Another limitation of this study comes from the use of self-report measures as a source of information, which may lead to biased answers. In this matter, it is possible that information reported by participants were subject to selective memory bias, attribution bias, and/or exaggeration. It is recommended that future studies consider external sources of information (e.g. peer evaluation) or alternative methodologies (e.g. diary or longitudinal studies), to contrast the participants’ responses to subjective measures of well-being.
A third limitation of this study is the sampling method used, through which only a few university programs were selected, thus limiting the generalization of the results to other university student populations. Despite attempts to include students from a wider range of programs, the final sample resulted relatively homogenous, which may translate into experiences that are not representative from the general population of university students. In this regard, variables such as stress levels, uncertainty, and/or exigency may differ between programs, which in turn may affect the levels of satisfaction with the university domain enough to make the overall satisfaction with life fluctuate. Considering this limitation, it is suggested that future studies include a wider spectrum of university programs to extrapolate the present results and conclusions to university students of diverse areas of knowledge.
Regarding suggestions for future studies, it is suggested the inclusion of other variables that may be relevant to the prediction of subjective well-being, such as age and socioeconomic level (Kulaksızoğlu & Topuz, 2014), family support (Schnettler et al., 2015b), and autonomy support from family, friends and romantic partner (Ratelle, Simard & Guay, 2013). Another suggestion for future studies regards the comparison of the effects of social desirability on subjective well-being in different forms of administration, i.e. face to face and online surveys. This would help shed light on the possible differential effects of social desirability, and the possible benefits of one way of administration over the other in the amelioration of social desirability effects. Even if the prediction of subjective well-being was not the main aim of the present study, the inclusion of such variables may aid in the generalisability of the results and conclusions to real-life scenarios.
Conclusions
The present study explored the association between social desirability and subjective well-being. Overall, results indicate weak and positive associations between desirability is associated with the affective and cognitive dimensions of subjective well-being, subjective happiness and satisfaction with life respectively, but partial correlation analyses indicate that social desirability does not affect the association between the two.

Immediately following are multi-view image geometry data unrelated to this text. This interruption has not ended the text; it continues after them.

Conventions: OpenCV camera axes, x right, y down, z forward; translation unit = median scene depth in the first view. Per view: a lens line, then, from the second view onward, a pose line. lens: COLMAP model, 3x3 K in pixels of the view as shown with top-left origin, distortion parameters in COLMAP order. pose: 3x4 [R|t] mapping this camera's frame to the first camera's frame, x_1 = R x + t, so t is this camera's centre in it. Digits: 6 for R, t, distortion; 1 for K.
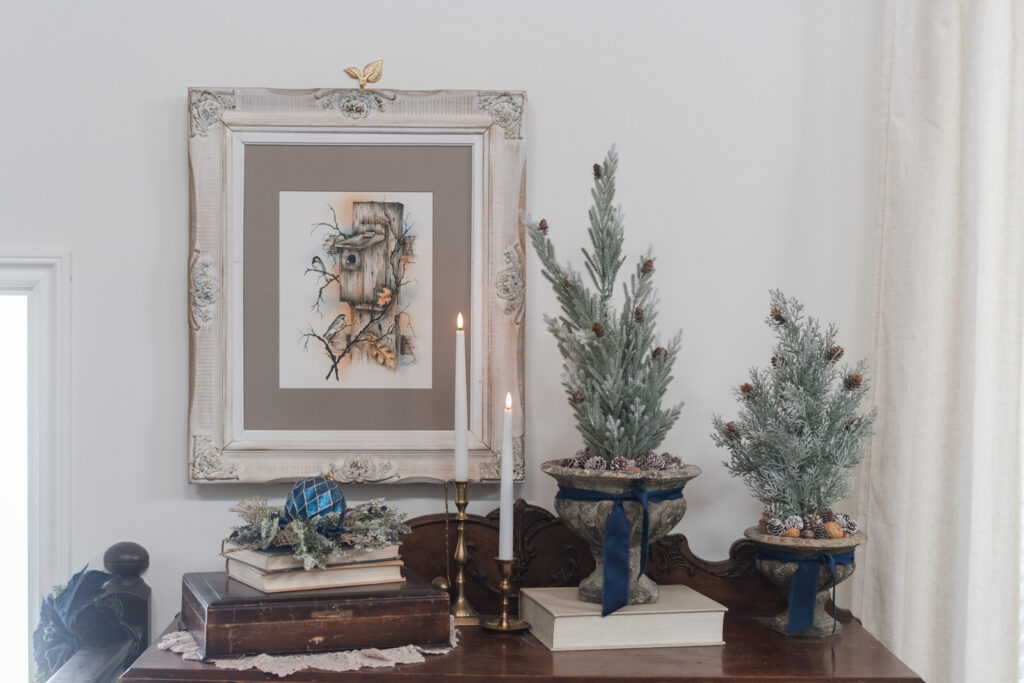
lens RADIAL K [[1688.6, 0, 512.0], [0, 1688.6, 341.5], [0, 0, 1]] dist [-0.011197, -0.151562]
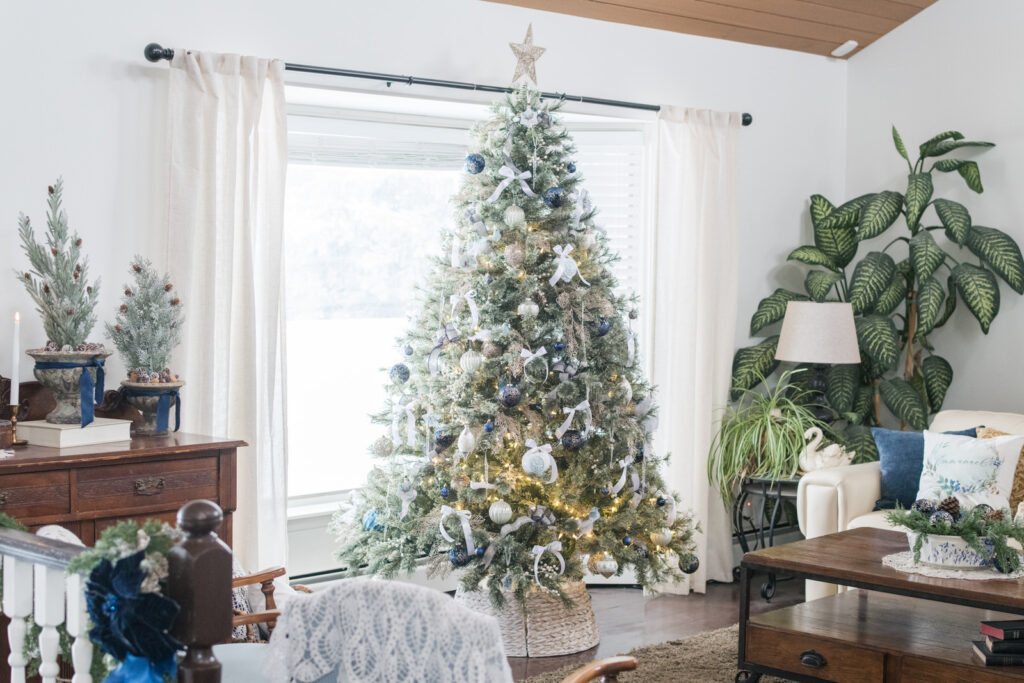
lens RADIAL K [[1688.6, 0, 512.0], [0, 1688.6, 341.5], [0, 0, 1]] dist [-0.011197, -0.151562]
pose [[0.716195, -0.038552, 0.696835, -0.870151], [0.017802, 0.999157, 0.036981, 0.004397], [-0.697673, -0.014081, 0.716277, -0.655884]]
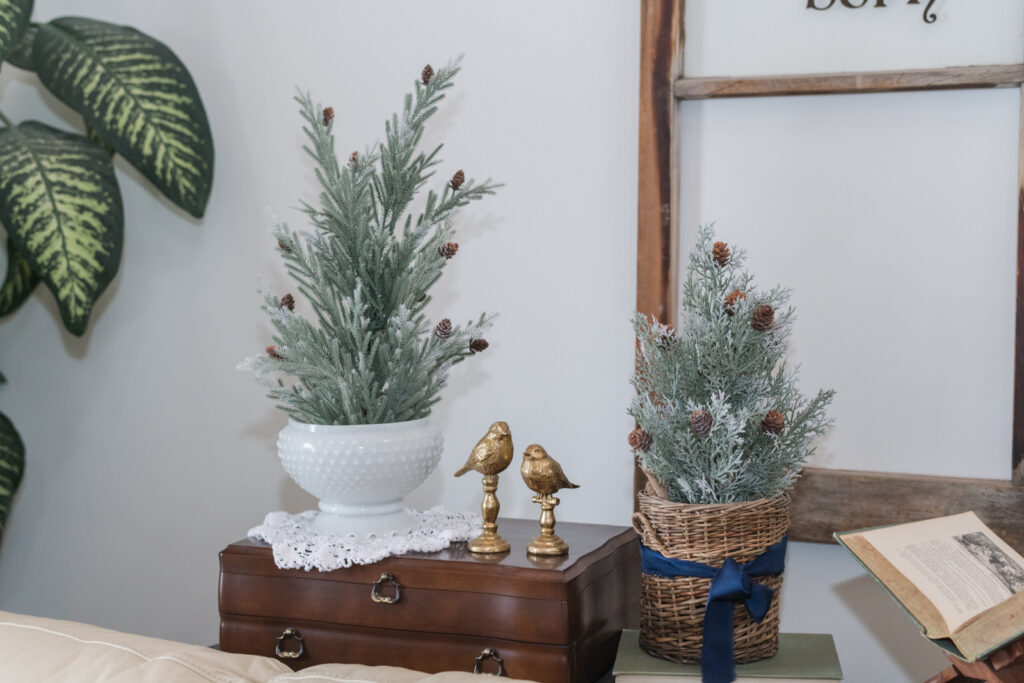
lens RADIAL K [[1688.6, 0, 512.0], [0, 1688.6, 341.5], [0, 0, 1]] dist [-0.011197, -0.151562]
pose [[0.504290, -0.040805, 0.862570, 0.971450], [0.022748, 0.999164, 0.033967, 0.087138], [-0.863235, 0.002492, 0.504796, 0.136425]]
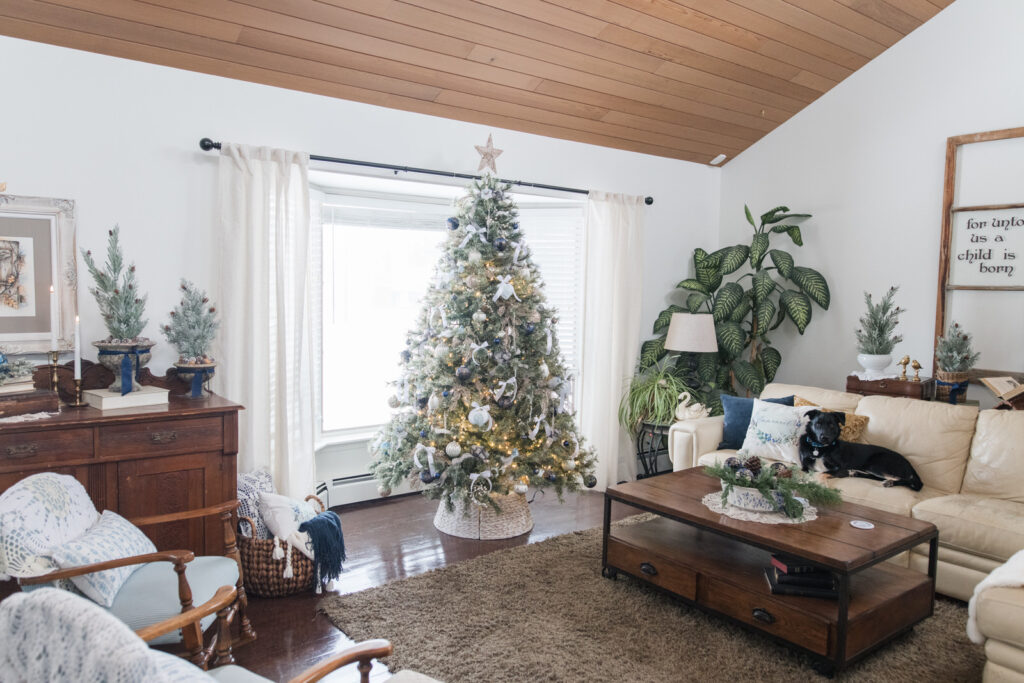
lens RADIAL K [[738.7, 0, 498.9], [0, 738.7, 338.4], [0, 0, 1]] dist [-0.000510, -0.001921]
pose [[0.813669, -0.037247, 0.580134, -0.134631], [0.010063, 0.998698, 0.050006, 0.013983], [-0.581242, -0.034851, 0.812984, -0.318268]]
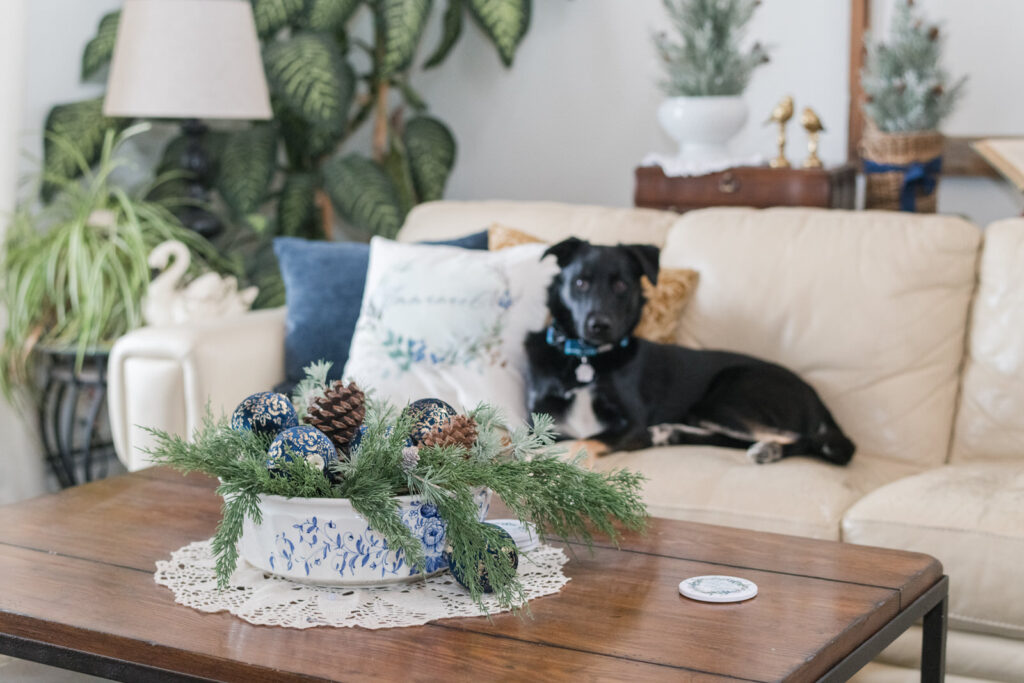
lens RADIAL K [[1688.6, 0, 512.0], [0, 1688.6, 341.5], [0, 0, 1]] dist [-0.011197, -0.151562]
pose [[0.538486, -0.119225, 0.834157, 0.337984], [0.031055, 0.992075, 0.121749, 0.169214], [-0.842062, -0.039656, 0.537921, -0.036505]]
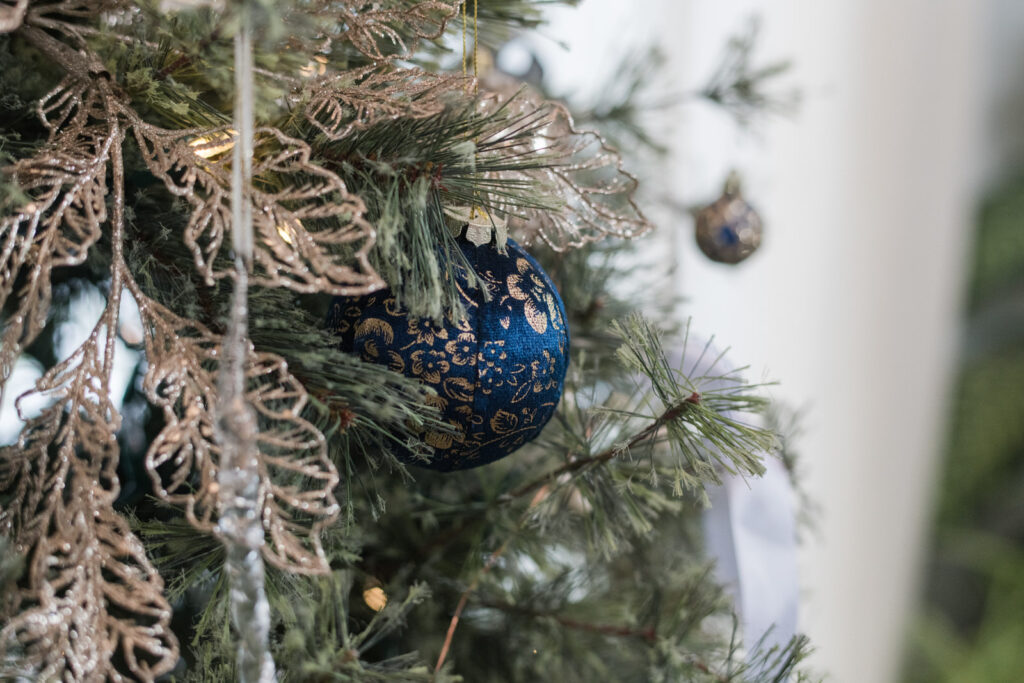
lens RADIAL K [[1688.6, 0, 512.0], [0, 1688.6, 341.5], [0, 0, 1]] dist [-0.011197, -0.151562]
pose [[0.636268, -0.063024, 0.768890, 0.655091], [0.021686, 0.997725, 0.063836, 0.056828], [-0.771164, -0.023943, 0.636187, 0.763487]]
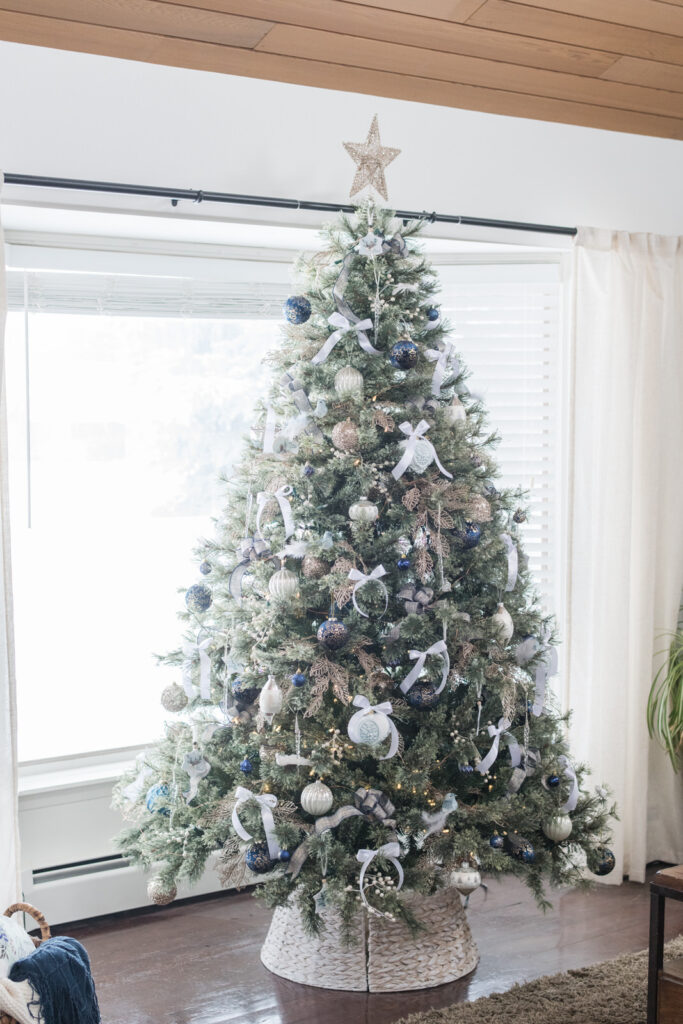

Similarly, social desirability predicts overall life satisfaction when considered by itself, but social desirability loses its predictive power when the satisfaction with life’s domains are included in the prediction. With these results in consideration it is concluded that despite social desirability being associated with subjective well-being in university students, when other variables are taken into consideration, social desirability loses its predictive power over subjective well-being. The notion that students’ evaluations of their own well-being are not influenced by social desirability, may be helpful in the measurement of subjective well-being in future research.